Before your next cold start take a voltage reading at the battery.

If it is below 12.8v you have a draw or a bad battery.

A good battery should settle at 12.8v

If it is either of these the longer it sits the lower the voltage will be so measure it a few times over a few days if possible.

Go back and test your running voltages again, it sounds like you are not charging well at low RPM's this could point to a bad regulator, now a bad regulator can also be a draw on the system when the motor is not running.

Also try to measure any AC voltage at the battery with the motor running, this will also point to a bad reg & any AC voltage will shorten the life of a battery.


----------



## FredM (Nov 18, 2015)

Goody_75 said:


> I tried a parasitic draw test. Removed negative battery cable and used my meter from negative battery terminal to negative battery cable. I didn't show any readings with key off or with key on and headlights on. The headlights didn't light up either. Shouldn't the meter complete the circuit with key on, headlights on, and meter connected?


Why would you have the lights turned on when doing a parasitic drawdown test, there shouldn't be that many places on the mower that would cause drawdown when the ignition switch is in the off position, the only place that I would think a drawdown would occur would be the stator windings or voltage regulator and I cannot confirm this because I cannot find a wiring schematic for your mower, you could pull the main fuse when not in use.


----------



## Busted Tractor (May 22, 2018)

If the engine is a single cylinder Briggs & Stratton have you checked for proper operation of the compression release. With the valves adjusted correctly with the valve cover off watch the valves when the engine is turned over by hand.. You should have a slight opening of the bottom valve as the piston comes up on compression. Briggs singles have a compression release that often fails especially on older engines.

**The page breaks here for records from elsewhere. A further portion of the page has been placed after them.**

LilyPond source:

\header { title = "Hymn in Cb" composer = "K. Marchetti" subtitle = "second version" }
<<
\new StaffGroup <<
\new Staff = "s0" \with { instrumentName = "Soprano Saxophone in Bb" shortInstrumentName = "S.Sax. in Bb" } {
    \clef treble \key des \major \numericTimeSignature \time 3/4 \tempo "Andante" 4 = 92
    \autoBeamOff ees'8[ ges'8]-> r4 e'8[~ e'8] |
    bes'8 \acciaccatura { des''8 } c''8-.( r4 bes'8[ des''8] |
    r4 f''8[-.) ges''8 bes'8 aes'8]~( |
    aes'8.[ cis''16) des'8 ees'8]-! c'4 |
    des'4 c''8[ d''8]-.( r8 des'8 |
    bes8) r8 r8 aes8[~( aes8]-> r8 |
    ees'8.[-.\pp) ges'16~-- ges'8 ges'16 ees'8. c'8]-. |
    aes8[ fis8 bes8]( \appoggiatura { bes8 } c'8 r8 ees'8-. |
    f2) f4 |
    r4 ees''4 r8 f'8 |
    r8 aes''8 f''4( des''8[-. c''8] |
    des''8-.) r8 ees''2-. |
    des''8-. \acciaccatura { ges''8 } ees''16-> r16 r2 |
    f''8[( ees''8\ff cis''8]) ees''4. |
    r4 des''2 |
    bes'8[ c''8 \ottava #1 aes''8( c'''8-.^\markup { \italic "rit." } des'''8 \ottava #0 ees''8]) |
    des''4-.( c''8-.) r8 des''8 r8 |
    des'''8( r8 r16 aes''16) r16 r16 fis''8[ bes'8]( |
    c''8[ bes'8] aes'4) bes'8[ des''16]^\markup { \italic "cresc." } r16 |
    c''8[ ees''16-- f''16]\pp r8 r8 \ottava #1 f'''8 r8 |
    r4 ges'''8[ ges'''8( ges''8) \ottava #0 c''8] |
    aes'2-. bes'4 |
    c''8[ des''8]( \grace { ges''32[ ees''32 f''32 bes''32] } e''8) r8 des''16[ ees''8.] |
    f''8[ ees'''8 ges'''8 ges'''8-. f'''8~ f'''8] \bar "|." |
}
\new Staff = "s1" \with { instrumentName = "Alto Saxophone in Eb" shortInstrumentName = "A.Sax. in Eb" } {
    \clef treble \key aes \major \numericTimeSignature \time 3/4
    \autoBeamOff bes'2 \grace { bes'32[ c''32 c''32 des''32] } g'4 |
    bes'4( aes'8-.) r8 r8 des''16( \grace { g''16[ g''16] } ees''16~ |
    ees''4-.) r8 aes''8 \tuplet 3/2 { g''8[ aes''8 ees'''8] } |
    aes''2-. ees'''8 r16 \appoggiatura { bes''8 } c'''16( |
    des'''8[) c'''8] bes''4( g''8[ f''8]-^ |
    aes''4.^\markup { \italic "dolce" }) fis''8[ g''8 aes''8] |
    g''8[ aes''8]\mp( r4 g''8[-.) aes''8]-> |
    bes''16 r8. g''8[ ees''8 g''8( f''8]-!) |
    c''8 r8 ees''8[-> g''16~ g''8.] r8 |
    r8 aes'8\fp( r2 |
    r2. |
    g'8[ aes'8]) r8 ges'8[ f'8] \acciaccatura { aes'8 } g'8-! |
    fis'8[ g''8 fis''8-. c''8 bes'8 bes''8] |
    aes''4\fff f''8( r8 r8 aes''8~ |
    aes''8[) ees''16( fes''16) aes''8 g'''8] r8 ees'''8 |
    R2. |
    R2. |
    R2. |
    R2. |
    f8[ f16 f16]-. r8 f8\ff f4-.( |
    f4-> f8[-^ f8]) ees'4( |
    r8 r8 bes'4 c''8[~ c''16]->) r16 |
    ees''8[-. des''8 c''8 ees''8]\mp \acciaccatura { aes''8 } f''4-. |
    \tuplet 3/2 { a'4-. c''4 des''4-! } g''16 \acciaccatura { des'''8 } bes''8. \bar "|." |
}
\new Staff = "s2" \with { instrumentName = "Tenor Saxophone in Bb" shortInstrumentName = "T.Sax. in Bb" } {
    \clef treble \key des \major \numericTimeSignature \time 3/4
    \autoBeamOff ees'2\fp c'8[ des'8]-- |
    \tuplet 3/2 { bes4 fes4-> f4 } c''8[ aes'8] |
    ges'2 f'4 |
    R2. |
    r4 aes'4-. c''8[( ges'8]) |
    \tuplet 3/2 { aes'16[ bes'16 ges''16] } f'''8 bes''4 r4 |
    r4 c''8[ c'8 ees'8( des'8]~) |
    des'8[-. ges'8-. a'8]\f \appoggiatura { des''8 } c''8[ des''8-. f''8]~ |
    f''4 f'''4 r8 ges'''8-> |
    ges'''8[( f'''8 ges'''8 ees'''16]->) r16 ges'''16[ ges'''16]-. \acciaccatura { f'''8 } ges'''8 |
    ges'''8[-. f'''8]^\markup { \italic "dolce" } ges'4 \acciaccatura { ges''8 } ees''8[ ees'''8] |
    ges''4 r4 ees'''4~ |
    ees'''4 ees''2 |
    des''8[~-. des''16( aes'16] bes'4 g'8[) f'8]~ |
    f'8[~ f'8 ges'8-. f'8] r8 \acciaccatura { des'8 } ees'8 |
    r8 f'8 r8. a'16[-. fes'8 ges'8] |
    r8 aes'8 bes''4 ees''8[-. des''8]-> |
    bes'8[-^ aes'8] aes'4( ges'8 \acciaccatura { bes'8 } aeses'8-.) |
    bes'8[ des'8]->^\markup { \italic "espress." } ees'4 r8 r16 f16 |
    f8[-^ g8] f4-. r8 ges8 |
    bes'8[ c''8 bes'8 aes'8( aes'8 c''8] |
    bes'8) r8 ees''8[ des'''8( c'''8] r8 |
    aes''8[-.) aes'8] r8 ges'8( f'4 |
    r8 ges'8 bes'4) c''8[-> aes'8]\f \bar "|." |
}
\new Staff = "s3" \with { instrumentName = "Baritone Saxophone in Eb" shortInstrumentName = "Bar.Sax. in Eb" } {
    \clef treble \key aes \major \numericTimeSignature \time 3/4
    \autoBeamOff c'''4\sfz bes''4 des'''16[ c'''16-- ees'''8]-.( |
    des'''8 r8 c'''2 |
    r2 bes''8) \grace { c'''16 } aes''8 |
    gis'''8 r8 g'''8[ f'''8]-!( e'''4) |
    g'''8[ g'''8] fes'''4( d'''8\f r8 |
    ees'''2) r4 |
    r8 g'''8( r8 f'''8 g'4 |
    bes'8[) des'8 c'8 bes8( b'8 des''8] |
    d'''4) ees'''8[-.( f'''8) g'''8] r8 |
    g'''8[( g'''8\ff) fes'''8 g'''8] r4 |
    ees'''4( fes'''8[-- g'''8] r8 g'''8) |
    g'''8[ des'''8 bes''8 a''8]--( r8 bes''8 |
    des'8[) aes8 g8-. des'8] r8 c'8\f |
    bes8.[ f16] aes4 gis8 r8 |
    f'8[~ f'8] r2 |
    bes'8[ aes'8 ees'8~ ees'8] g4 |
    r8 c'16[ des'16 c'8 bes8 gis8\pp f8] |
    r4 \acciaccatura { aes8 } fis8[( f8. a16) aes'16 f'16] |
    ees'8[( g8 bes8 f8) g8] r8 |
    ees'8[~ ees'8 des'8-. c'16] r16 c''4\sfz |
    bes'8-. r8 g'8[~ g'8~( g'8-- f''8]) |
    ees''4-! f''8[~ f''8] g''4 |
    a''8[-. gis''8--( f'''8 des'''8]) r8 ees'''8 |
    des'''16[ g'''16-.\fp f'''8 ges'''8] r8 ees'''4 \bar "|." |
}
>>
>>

If it is the engine you have indicated the bottom valve is the intake. The only way to repair this is to replace the camshaft.


----------



## John Liebermann (Sep 17, 2018)

Goody_75 said:


> I've been struggling with my 2013 Simplicity Regent for about a year now. Started with a weak cold start. Things I've done so far are adjusted valves, replaced battery, replaced starter, checked starter solenoid, replaced voltage regulator (I got around 8 volts DC going to battery with old and new, shouldn't I get ~14 volts?), checked alternator (I get ~38 amps going to voltage regulator). When I do get it started it runs great and will start easily when it's warmed up. Any ideas on what else I should check?


What is a weak cold start? Does the engine not crank correctly or does it crank but just not start.


----------



## Bob Driver (Nov 1, 2017)

Busted Tractor said:


> If the engine is a single cylinder Briggs & Stratton have you checked for proper operation of the compression release. With the valves adjusted correctly with the valve cover off watch the valves when the engine is turned over by hand.. You should have a slight opening of the bottom valve as the piston comes up on compression. Briggs singles have a compression release that often fails especially on older engines. If it is the engine you have indicated the bottom valve is the intake. The only way to repair this is to replace the camshaft.


On most small engines (especially Briggs), the easiest way to ID the intake valve is that it is an aluminum push rod. That's why it's most often the intake valve that gets out of adjustment on a Briggs. A lot of commercial lawn guys (150-200 hours per month) replace the aluminum push rods with steel (they are exactly the same it accept for the metal) to avoid so many valve adjustments over the mowing season and lower the chance of bending an aluminum push rod that is out of adjustment.


----------